What to do:
Reproduce word for word the part of the items below that opens with the line containing "המנוע שמנקה את העולם: חתימה" and closes with the line containing "dentale di Camden", both of those lines included.

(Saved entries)
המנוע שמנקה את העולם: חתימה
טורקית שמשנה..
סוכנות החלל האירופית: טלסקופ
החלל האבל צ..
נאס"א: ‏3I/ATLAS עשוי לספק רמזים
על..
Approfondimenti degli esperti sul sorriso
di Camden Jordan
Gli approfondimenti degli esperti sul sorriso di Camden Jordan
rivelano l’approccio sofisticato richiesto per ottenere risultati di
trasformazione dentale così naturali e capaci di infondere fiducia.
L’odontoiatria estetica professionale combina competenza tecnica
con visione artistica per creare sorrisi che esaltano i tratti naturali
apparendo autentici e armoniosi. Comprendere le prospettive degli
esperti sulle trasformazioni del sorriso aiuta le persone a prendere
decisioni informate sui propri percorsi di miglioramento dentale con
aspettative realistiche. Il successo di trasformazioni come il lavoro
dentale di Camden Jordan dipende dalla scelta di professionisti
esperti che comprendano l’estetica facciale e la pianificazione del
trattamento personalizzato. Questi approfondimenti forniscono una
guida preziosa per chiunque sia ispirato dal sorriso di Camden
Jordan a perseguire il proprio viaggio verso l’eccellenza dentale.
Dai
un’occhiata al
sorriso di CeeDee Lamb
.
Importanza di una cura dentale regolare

* * *

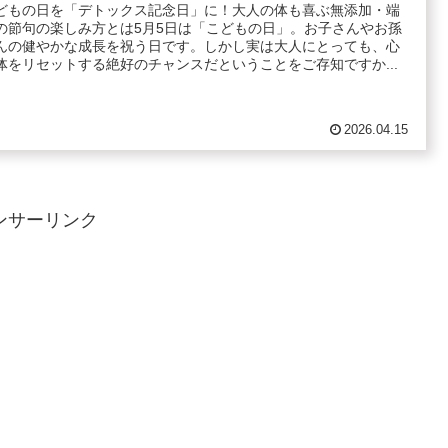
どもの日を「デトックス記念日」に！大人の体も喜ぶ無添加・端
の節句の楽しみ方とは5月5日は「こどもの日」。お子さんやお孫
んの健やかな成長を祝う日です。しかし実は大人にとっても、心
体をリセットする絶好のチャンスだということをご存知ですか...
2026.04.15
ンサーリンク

Written answer:
המנוע שמנקה את העולם: חתימה
טורקית שמשנה..
סוכנות החלל האירופית: טלסקופ
החלל האבל צ..
נאס"א: ‏3I/ATLAS עשוי לספק רמזים
על..
Approfondimenti degli esperti sul sorriso
di Camden Jordan
Gli approfondimenti degli esperti sul sorriso di Camden Jordan
rivelano l’approccio sofisticato richiesto per ottenere risultati di
trasformazione dentale così naturali e capaci di infondere fiducia.
L’odontoiatria estetica professionale combina competenza tecnica
con visione artistica per creare sorrisi che esaltano i tratti naturali
apparendo autentici e armoniosi. Comprendere le prospettive degli
esperti sulle trasformazioni del sorriso aiuta le persone a prendere
decisioni informate sui propri percorsi di miglioramento dentale con
aspettative realistiche. Il successo di trasformazioni come il lavoro
dentale di Camden Jordan dipende dalla scelta di professionisti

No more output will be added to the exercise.